The HIV nucleocapsid protein NCp7 was previously shown to play a number of roles in the viral life cycle and was previously identified as a potential target for small molecule intervention. In this work, the synthesis of the previously unreported complexes [Au(dien)(1MeCyt)]3+, [Au(N-Medien)(1MeCyt)]3+, and [Au(dien)(Cyt)]3+ is detailed, and the interactions of these complexes with the models for NCp7 are described. The affinity for these complexes with the target interaction site, the “essential” tryptophan of the C-terminal zinc finger motif of NCp7, was investigated through the use of a fluorescence quenching assay and by 1H-NMR spectroscopy.
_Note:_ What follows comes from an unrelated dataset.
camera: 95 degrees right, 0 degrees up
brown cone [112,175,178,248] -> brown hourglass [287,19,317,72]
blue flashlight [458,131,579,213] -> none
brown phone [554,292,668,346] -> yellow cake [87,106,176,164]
The association of [Au(dien)(1MeCyt)]3+ as determined through fluorescence quenching is intermediate between the previously reported DMAP and 9-EtGua analogs, while the associations of [Au(N-Medien)(1MeCyt)]3+ and [Au(dien)(Cyt)]3+ are lower than the previously reported complexes. Additionally, NMR investigation shows that the self-association of relevant compounds is negligible. The specifics of the interaction with the C-terminal zinc finger were investigated by circular dichroism spectroscopy and electrospray-ionization mass spectrometry. The interaction is complete nearly immediately upon mixing, and the formation of AuxFn+ (x = 1, 2, or 4; F = apopeptide) concomitant with the loss of all ligands is observed. Additionally, oxidized dimerized peptide was observed for the first time as a product, indicating a reaction via a charge transfer mechanism.